Ces arrestations susciteront dans les milieux nationaux de vives réactions. L’une des plus notoires sera la démission de feu Cheikh al-Islam, Mohamed Belaarbi Alaoui, membre du Conseil de la Couronne, démission advenue le 29 février, jour même de la dissolution de l’Armée de Libération. Dans une déclaration publiée par al-Raï al-Am le 10 mars, Cheikh al-Islam dénoncera le complot fomenté contre les résistants, et appellera à la liquidation des intérêts coloniaux.
Quant aux charges retenues contre les résistants, elles étaient au nombre de quatre : “atteinte à la sécurité de l’Etat; fomentation de complot visant à attenter à la vie du Prince héritier ; possession illégale d’armes ; enfin, constitution d’une association de malfaiteurs”.
Des charges rappelant étrangement celles retenues, moins de six semaines plus tôt, contre Baçri et Youssoufi. D’ailleurs, l’opinion publique n’allait pas tarder à s’apercevoir que ce second procès n’était, à l’instar du premier, qu’une machination, d’autant que les accusations étaient portées contre des résistants connus pour leur patriotisme, et jouissant de confiance et de considération auprès du Roi Mohammed V.

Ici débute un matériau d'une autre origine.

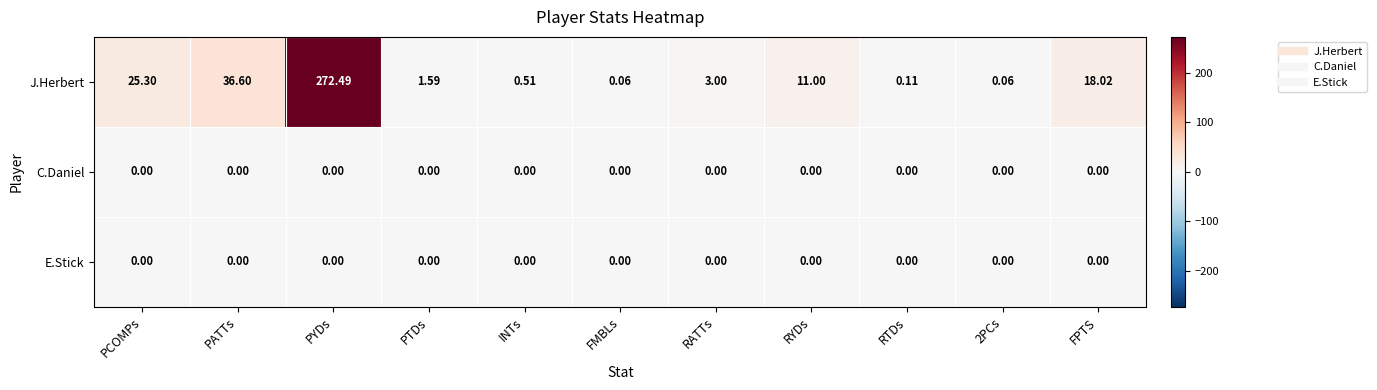

Which series has the largest total across all categories?

J.Herbert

C’étaient les mêmes -et Baçri en était- qui avaient, quelques années auparavant, déclaré au Souverain qu’ils avaient confiance en lui et en lui seul, et que leur loyauté lui était acquise.
La presse française dénoncera ce procès et mettra à nu l’iniquité des charges retenues contre les résistants. C’est dans ce cadre que le quotidien français “Libération” publiera, le 21 mars 1960, un article que al-Raï al-Am reproduira, et où l’on pouvait lire que “les douzes personnes contre lesquelles ces charges avaient été retenues étaient toutes des personnalités connues au Maroc pour avoir appartenu à la résistance. Arrêtées entre le 14 et le 26 février, elles sont toujours retenues par la police”. Le quotidien ajoute que les hérauts de la réaction avaient, paraît-il, recouru à ce stratagème destiné à convaincre le Roi de l’existance d’un complot visant à attenter à la vie de son fils.
Les observateurs, continue le journal, sont unanimes à déclarer qu’il s’agit là d’une machination montée -maladroitement d’ailleurs- de toutes pièces, le but étant, ajoutent-ils, de mettre assez rapidement fin au mandat du gouvernement Ibrahim, qui serait ainsi amené à se retirer, malgré les résultats étonnants qu’il a pu obtenir en faisant face à d’énormes difficultés. Ce retrait, conclut le quotidien français, pourrait se faire soit sur une démission du gouvernement, comme le préconise le Premier ministre adjoint et ministre de l’Economie, M. Bouabid, soit sur une révocation décidée par le Roi lui-même, solution qui définirait les responsabilités, et que préfèrerait le Premier ministre, Abdallâh Ibrahim.